3. Comparison Table: C# vs. The Field

Feature C# (14) Haskell / Elixir F# / Scala
Default State Mutable Immutable (Strict) Immutable (Preferential)
Data Update with { } (Copy) Structural Sharing Structural Sharing
Memory Layout Contiguous (Fast cache) Linked/Tree (Cache misses) Mixed
Equality Reference (Default) Value/Structural Value/Structural
Threading Lock-heavy (if mutable) Lock-free (by design) Lock-free (mostly)

4. When the "Cost" becomes a "Profit"

It's a common misconception that immutability is always slower. In modern C#, immutability can actually increase performance in specific scenarios:

  1. Thread Safety: A mutable object requires lock statements or Monitor entries to be thread-safe. Locks are incredibly expensive (context switching, CPU stalls). An immutable record requires zero locks, often making it faster in high-concurrency web apps (like ASP.NET Core).
  2. Identity Cache: Since a pure, immutable object never changes, you can safely use it as a key in a Dictionary or cache its hash code. You never have to worry about the hash changing while it's in a collection.

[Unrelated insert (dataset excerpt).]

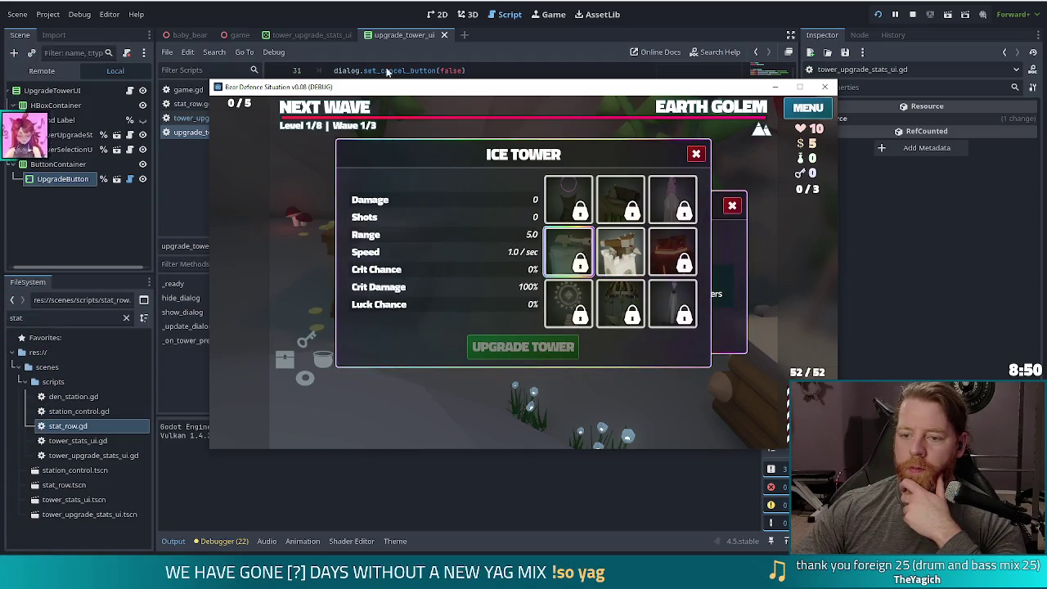
key(F8)
Step: Rerun with a breakpoint on line 55 to catch the tower preview change, then remove it and resume
click(275, 371)
key(F5)
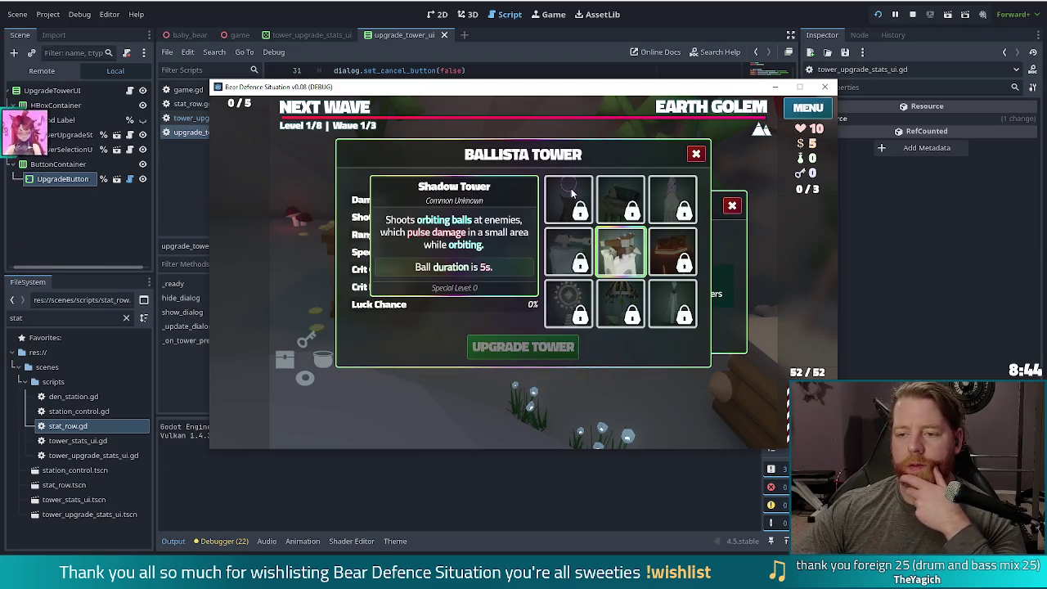
click(332, 104)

Expert Strategy: The "Functional Core, Imperative Shell"

In C# 14, the most performant way to use FP is the sandwich approach:

  1. The Shell (Imperative): Use mutable logic for I/O, UI, and high-frequency loops where you need O(1) performance.
  2. The Core (Functional): Use records and IEnumerable for your business logic.

Warning: Avoid using System.Collections.Immutable in a tight for loop (e.g., adding 10,000 items to an ImmutableList). Because it lacks the specialized runtime optimizations of Haskell, it will be significantly slower than a mutable List<T> that you simply "freeze" or wrap in a ReadOnlyCollection at the end.